What would you want someone who has never been in therapy to know about starting with you?

“Uncertainty can be hard, but you’re taking that first step.  Good for you!  You’re doing it!

Every therapist talks about the importance of coping skills for the people they work with, but what are your favorite coping skills for yourself?

“My two favorite coping skills are walks in nature and dance parties with my daughter!”

 

Lindsay MacGeorge

Lindsay, How do you spend your free time?

“I love spending time at a favorite lake in upstate New York.  I also enjoy hiking, camping, spending time with my family and reading.  A little known fact about me- I’ve been playing soccer my whole life and I still play as an adult.

What do you like most about being a therapist:

“There is a contagious energy that comes when two people are working together for positive change.  I enjoy being part of those moments and seeing someone’s face light up when they make a connection or learn something about themselves.

What would you want someone who has never been in therapy to know about starting with you?

“There is always some fear in doing something new, but it’s within that fear that some of the most significant change happens.  Lean into that fear, it’s a sign that you’re taking steps so that things can get better.”
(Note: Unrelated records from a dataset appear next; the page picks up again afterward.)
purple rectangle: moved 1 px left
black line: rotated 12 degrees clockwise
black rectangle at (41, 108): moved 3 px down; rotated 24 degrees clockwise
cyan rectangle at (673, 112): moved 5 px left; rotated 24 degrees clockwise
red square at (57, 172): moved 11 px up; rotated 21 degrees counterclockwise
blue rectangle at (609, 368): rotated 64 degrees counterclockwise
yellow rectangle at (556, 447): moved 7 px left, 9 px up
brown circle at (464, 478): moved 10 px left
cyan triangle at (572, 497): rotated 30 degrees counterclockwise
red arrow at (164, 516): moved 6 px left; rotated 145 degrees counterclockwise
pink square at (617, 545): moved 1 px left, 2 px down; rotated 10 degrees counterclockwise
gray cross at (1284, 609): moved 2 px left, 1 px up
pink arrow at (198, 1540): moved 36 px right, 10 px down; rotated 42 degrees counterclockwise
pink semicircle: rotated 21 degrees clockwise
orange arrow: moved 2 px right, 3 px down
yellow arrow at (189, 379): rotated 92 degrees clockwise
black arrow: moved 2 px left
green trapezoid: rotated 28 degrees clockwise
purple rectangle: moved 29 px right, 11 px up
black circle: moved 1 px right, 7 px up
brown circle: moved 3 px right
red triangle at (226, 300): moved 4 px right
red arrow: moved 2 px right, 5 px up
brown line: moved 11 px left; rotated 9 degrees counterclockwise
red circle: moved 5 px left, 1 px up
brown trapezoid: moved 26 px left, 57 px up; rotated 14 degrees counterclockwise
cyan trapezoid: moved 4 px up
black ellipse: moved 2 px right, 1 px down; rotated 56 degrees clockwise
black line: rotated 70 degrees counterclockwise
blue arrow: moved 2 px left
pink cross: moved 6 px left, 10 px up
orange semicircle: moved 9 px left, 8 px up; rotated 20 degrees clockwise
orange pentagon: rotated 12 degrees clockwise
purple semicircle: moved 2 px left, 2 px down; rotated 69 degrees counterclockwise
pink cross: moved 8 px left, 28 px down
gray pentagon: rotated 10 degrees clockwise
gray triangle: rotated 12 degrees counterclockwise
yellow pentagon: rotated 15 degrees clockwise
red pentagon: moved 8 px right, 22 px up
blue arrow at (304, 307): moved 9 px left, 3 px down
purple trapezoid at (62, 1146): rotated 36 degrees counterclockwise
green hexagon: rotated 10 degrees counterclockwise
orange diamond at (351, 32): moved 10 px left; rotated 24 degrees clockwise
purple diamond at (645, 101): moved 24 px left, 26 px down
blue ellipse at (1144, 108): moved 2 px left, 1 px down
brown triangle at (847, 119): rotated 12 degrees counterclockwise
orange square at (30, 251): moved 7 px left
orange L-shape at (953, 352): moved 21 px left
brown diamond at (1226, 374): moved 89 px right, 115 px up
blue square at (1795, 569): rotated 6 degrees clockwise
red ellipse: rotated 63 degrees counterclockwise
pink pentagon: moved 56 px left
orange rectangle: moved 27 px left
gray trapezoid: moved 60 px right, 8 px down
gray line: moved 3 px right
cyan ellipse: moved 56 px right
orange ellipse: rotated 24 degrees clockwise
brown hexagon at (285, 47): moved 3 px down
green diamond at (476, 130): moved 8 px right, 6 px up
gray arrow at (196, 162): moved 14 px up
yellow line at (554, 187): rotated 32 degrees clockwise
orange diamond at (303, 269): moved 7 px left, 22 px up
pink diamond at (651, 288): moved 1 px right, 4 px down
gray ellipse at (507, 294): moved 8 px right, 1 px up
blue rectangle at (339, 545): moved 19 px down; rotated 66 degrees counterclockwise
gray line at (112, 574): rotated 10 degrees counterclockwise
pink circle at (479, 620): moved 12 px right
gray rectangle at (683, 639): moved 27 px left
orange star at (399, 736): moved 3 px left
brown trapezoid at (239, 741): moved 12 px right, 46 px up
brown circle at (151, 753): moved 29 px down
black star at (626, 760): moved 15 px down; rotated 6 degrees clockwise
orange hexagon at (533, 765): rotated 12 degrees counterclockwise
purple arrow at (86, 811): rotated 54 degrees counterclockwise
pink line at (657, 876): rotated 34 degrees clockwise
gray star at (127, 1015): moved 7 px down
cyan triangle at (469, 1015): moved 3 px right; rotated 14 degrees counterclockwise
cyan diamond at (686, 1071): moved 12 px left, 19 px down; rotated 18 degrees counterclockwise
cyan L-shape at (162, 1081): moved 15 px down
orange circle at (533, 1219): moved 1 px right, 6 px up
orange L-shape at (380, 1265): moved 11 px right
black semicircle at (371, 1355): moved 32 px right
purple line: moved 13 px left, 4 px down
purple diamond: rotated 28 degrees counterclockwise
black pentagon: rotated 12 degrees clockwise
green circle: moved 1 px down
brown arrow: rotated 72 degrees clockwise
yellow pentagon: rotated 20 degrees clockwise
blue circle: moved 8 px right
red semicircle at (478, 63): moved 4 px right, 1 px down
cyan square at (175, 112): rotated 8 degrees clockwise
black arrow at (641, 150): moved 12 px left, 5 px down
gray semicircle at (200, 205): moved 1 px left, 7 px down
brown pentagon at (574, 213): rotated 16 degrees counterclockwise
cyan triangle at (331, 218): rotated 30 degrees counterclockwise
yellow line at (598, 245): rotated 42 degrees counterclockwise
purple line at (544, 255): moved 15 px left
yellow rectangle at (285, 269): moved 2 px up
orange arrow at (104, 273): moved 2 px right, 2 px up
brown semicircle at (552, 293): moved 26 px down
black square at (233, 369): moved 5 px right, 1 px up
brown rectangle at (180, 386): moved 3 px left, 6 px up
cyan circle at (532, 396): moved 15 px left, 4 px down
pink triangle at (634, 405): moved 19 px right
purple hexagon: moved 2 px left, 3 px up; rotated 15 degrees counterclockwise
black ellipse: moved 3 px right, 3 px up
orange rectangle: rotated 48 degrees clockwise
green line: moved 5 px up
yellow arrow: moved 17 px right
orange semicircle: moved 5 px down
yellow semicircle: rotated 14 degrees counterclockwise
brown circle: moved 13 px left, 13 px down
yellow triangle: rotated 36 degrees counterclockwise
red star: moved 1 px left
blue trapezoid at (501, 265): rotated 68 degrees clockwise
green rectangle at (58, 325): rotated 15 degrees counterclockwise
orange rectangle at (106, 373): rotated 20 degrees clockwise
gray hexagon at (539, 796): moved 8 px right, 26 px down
Every therapist talks about the importance of coping skills for the people they work with, but what are your favorite coping skills for yourself?

“My favorite coping skills for myself are a combination of running, yoga, cooking, mindfulness, creative projects, playing with my kids and playing soccer.  I use some regularly and preventatively, while others I use in the moment when they’re needed.

*Hopefully you’ve enjoyed getting to know us, as we are looking forward to getting to know you!